▸ **Dataset entries**

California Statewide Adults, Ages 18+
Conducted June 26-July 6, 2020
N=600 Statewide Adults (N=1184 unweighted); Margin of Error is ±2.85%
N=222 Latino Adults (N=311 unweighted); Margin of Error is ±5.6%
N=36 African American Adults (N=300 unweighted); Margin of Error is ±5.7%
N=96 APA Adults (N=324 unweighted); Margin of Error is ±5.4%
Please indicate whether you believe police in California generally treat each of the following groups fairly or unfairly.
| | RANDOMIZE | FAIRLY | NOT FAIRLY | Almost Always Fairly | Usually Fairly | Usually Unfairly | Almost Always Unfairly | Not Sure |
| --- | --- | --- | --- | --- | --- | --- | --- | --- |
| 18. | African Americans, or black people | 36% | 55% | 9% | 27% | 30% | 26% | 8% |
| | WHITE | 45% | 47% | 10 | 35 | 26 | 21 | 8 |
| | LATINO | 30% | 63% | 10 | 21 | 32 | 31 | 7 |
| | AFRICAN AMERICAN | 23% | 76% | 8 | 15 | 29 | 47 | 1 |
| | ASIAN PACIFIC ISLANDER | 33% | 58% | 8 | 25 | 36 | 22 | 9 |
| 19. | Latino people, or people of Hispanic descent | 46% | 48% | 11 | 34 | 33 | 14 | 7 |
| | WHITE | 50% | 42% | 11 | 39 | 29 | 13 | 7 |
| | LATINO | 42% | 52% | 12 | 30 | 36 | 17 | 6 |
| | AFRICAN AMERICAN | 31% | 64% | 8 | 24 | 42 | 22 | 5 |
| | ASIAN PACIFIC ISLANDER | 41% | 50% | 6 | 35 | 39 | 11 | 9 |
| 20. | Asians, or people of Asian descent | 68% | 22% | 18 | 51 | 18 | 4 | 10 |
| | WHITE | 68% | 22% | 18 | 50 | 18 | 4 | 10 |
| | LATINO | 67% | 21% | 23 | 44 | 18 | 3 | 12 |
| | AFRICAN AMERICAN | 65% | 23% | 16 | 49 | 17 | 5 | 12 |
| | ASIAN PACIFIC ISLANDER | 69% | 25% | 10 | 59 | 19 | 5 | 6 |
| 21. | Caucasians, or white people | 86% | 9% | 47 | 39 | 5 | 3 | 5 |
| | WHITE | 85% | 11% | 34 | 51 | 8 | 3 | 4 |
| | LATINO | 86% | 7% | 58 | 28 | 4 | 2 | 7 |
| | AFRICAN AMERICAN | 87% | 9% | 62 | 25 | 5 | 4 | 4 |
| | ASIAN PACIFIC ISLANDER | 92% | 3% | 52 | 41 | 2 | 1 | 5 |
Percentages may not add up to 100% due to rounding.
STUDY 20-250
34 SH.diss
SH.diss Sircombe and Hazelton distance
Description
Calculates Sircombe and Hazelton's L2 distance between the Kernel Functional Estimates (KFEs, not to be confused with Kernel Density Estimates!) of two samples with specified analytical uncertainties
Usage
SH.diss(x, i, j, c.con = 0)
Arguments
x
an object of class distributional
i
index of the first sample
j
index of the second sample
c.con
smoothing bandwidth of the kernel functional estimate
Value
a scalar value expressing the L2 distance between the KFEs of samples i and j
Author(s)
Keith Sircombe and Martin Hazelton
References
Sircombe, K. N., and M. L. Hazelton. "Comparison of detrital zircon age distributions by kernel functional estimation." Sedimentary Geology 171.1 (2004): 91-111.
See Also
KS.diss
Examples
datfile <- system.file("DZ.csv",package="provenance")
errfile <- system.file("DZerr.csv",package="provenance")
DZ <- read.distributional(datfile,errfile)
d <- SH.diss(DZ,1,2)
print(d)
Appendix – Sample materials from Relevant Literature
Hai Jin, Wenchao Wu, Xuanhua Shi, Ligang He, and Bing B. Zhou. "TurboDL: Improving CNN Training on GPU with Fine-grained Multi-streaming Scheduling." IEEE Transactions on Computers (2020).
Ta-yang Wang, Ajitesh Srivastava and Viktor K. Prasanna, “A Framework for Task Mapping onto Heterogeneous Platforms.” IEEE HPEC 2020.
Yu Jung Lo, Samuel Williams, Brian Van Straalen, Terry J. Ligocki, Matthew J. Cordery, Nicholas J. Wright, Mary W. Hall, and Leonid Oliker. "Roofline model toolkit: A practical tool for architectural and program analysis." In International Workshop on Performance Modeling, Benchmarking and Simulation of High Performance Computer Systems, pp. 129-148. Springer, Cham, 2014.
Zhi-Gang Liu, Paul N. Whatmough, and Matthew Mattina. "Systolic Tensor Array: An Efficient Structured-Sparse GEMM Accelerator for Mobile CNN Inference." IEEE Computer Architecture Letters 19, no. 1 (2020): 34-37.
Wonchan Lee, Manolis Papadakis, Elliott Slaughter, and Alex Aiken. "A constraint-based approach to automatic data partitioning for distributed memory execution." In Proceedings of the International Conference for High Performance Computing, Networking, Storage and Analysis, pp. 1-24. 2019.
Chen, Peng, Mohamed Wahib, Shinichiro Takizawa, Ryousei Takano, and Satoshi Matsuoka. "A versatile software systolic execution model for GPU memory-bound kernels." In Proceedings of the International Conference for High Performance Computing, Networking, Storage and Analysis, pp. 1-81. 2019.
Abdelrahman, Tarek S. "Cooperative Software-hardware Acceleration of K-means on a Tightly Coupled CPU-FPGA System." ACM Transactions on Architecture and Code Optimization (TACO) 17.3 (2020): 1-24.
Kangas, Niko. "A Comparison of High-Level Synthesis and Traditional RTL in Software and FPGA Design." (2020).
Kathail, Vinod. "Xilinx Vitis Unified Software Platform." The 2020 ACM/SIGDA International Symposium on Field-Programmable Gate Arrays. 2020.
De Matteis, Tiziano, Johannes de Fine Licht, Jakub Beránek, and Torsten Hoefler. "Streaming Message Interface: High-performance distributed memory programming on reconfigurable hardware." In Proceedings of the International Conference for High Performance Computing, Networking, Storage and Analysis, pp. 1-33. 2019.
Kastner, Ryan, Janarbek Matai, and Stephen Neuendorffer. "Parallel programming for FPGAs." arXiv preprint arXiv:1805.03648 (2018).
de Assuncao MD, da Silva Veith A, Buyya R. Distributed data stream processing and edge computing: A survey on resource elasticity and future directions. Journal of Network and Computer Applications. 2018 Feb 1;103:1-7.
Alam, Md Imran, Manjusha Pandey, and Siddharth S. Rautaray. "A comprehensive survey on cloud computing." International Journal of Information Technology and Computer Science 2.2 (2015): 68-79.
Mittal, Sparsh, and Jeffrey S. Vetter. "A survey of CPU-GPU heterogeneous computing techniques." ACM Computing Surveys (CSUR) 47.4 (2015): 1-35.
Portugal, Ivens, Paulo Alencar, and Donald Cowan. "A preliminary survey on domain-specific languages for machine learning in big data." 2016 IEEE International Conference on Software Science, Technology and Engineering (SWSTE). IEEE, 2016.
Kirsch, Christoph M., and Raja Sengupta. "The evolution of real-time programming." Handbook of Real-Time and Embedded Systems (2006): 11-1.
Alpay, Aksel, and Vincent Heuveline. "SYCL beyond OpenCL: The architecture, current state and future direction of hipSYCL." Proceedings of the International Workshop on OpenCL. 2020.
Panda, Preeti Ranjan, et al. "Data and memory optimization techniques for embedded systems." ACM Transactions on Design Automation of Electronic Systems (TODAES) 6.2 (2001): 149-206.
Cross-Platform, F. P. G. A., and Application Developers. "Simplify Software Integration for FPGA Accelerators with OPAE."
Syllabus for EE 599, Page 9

▸ **Try it**
Each record must be reproduced exactly. Keep every one.

▸ **Task solution**
California Statewide Adults, Ages 18+
Conducted June 26-July 6, 2020
N=600 Statewide Adults (N=1184 unweighted); Margin of Error is ±2.85%
N=222 Latino Adults (N=311 unweighted); Margin of Error is ±5.6%
N=36 African American Adults (N=300 unweighted); Margin of Error is ±5.7%
N=96 APA Adults (N=324 unweighted); Margin of Error is ±5.4%
Please indicate whether you believe police in California generally treat each of the following groups fairly or unfairly.
| | RANDOMIZE | FAIRLY | NOT FAIRLY | Almost Always Fairly | Usually Fairly | Usually Unfairly | Almost Always Unfairly | Not Sure |
| --- | --- | --- | --- | --- | --- | --- | --- | --- |
| 18. | African Americans, or black people | 36% | 55% | 9% | 27% | 30% | 26% | 8% |
| | WHITE | 45% | 47% | 10 | 35 | 26 | 21 | 8 |
| | LATINO | 30% | 63% | 10 | 21 | 32 | 31 | 7 |
| | AFRICAN AMERICAN | 23% | 76% | 8 | 15 | 29 | 47 | 1 |
| | ASIAN PACIFIC ISLANDER | 33% | 58% | 8 | 25 | 36 | 22 | 9 |
| 19. | Latino people, or people of Hispanic descent | 46% | 48% | 11 | 34 | 33 | 14 | 7 |
| | WHITE | 50% | 42% | 11 | 39 | 29 | 13 | 7 |
| | LATINO | 42% | 52% | 12 | 30 | 36 | 17 | 6 |
| | AFRICAN AMERICAN | 31% | 64% | 8 | 24 | 42 | 22 | 5 |
| | ASIAN PACIFIC ISLANDER | 41% | 50% | 6 | 35 | 39 | 11 | 9 |
| 20. | Asians, or people of Asian descent | 68% | 22% | 18 | 51 | 18 | 4 | 10 |
| | WHITE | 68% | 22% | 18 | 50 | 18 | 4 | 10 |
| | LATINO | 67% | 21% | 23 | 44 | 18 | 3 | 12 |
| | AFRICAN AMERICAN | 65% | 23% | 16 | 49 | 17 | 5 | 12 |
| | ASIAN PACIFIC ISLANDER | 69% | 25% | 10 | 59 | 19 | 5 | 6 |
| 21. | Caucasians, or white people | 86% | 9% | 47 | 39 | 5 | 3 | 5 |
| | WHITE | 85% | 11% | 34 | 51 | 8 | 3 | 4 |
| | LATINO | 86% | 7% | 58 | 28 | 4 | 2 | 7 |
| | AFRICAN AMERICAN | 87% | 9% | 62 | 25 | 5 | 4 | 4 |
| | ASIAN PACIFIC ISLANDER | 92% | 3% | 52 | 41 | 2 | 1 | 5 |
Percentages may not add up to 100% due to rounding.
STUDY 20-250
34 SH.diss
SH.diss Sircombe and Hazelton distance
Description
Calculates Sircombe and Hazelton's L2 distance between the Kernel Functional Estimates (KFEs, not to be confused with Kernel Density Estimates!) of two samples with specified analytical uncertainties
Usage
SH.diss(x, i, j, c.con = 0)
Arguments
x
an object of class distributional
i
index of the first sample
j
index of the second sample
c.con
smoothing bandwidth of the kernel functional estimate
Value
a scalar value expressing the L2 distance between the KFEs of samples i and j
Author(s)
Keith Sircombe and Martin Hazelton
References
Sircombe, K. N., and M. L. Hazelton. "Comparison of detrital zircon age distributions by kernel functional estimation." Sedimentary Geology 171.1 (2004): 91-111.
See Also
KS.diss
Examples
datfile <- system.file("DZ.csv",package="provenance")
errfile <- system.file("DZerr.csv",package="provenance")
DZ <- read.distributional(datfile,errfile)
d <- SH.diss(DZ,1,2)
print(d)
Appendix – Sample materials from Relevant Literature
Hai Jin, Wenchao Wu, Xuanhua Shi, Ligang He, and Bing B. Zhou. "TurboDL: Improving CNN Training on GPU with Fine-grained Multi-streaming Scheduling." IEEE Transactions on Computers (2020).
Ta-yang Wang, Ajitesh Srivastava and Viktor K. Prasanna, “A Framework for Task Mapping onto Heterogeneous Platforms.” IEEE HPEC 2020.
Yu Jung Lo, Samuel Williams, Brian Van Straalen, Terry J. Ligocki, Matthew J. Cordery, Nicholas J. Wright, Mary W. Hall, and Leonid Oliker. "Roofline model toolkit: A practical tool for architectural and program analysis." In International Workshop on Performance Modeling, Benchmarking and Simulation of High Performance Computer Systems, pp. 129-148. Springer, Cham, 2014.
Zhi-Gang Liu, Paul N. Whatmough, and Matthew Mattina. "Systolic Tensor Array: An Efficient Structured-Sparse GEMM Accelerator for Mobile CNN Inference." IEEE Computer Architecture Letters 19, no. 1 (2020): 34-37.
Wonchan Lee, Manolis Papadakis, Elliott Slaughter, and Alex Aiken. "A constraint-based approach to automatic data partitioning for distributed memory execution." In Proceedings of the International Conference for High Performance Computing, Networking, Storage and Analysis, pp. 1-24. 2019.
Chen, Peng, Mohamed Wahib, Shinichiro Takizawa, Ryousei Takano, and Satoshi Matsuoka. "A versatile software systolic execution model for GPU memory-bound kernels." In Proceedings of the International Conference for High Performance Computing, Networking, Storage and Analysis, pp. 1-81. 2019.
Abdelrahman, Tarek S. "Cooperative Software-hardware Acceleration of K-means on a Tightly Coupled CPU-FPGA System." ACM Transactions on Architecture and Code Optimization (TACO) 17.3 (2020): 1-24.
Kangas, Niko. "A Comparison of High-Level Synthesis and Traditional RTL in Software and FPGA Design." (2020).
Kathail, Vinod. "Xilinx Vitis Unified Software Platform." The 2020 ACM/SIGDA International Symposium on Field-Programmable Gate Arrays. 2020.
De Matteis, Tiziano, Johannes de Fine Licht, Jakub Beránek, and Torsten Hoefler. "Streaming Message Interface: High-performance distributed memory programming on reconfigurable hardware." In Proceedings of the International Conference for High Performance Computing, Networking, Storage and Analysis, pp. 1-33. 2019.
Kastner, Ryan, Janarbek Matai, and Stephen Neuendorffer. "Parallel programming for FPGAs." arXiv preprint arXiv:1805.03648 (2018).
de Assuncao MD, da Silva Veith A, Buyya R. Distributed data stream processing and edge computing: A survey on resource elasticity and future directions. Journal of Network and Computer Applications. 2018 Feb 1;103:1-7.
Alam, Md Imran, Manjusha Pandey, and Siddharth S. Rautaray. "A comprehensive survey on cloud computing." International Journal of Information Technology and Computer Science 2.2 (2015): 68-79.
Mittal, Sparsh, and Jeffrey S. Vetter. "A survey of CPU-GPU heterogeneous computing techniques." ACM Computing Surveys (CSUR) 47.4 (2015): 1-35.
Portugal, Ivens, Paulo Alencar, and Donald Cowan. "A preliminary survey on domain-specific languages for machine learning in big data." 2016 IEEE International Conference on Software Science, Technology and Engineering (SWSTE). IEEE, 2016.
Kirsch, Christoph M., and Raja Sengupta. "The evolution of real-time programming." Handbook of Real-Time and Embedded Systems (2006): 11-1.
Alpay, Aksel, and Vincent Heuveline. "SYCL beyond OpenCL: The architecture, current state and future direction of hipSYCL." Proceedings of the International Workshop on OpenCL. 2020.
Panda, Preeti Ranjan, et al. "Data and memory optimization techniques for embedded systems." ACM Transactions on Design Automation of Electronic Systems (TODAES) 6.2 (2001): 149-206.
Cross-Platform, F. P. G. A., and Application Developers. "Simplify Software Integration for FPGA Accelerators with OPAE."
Syllabus for EE 599, Page 9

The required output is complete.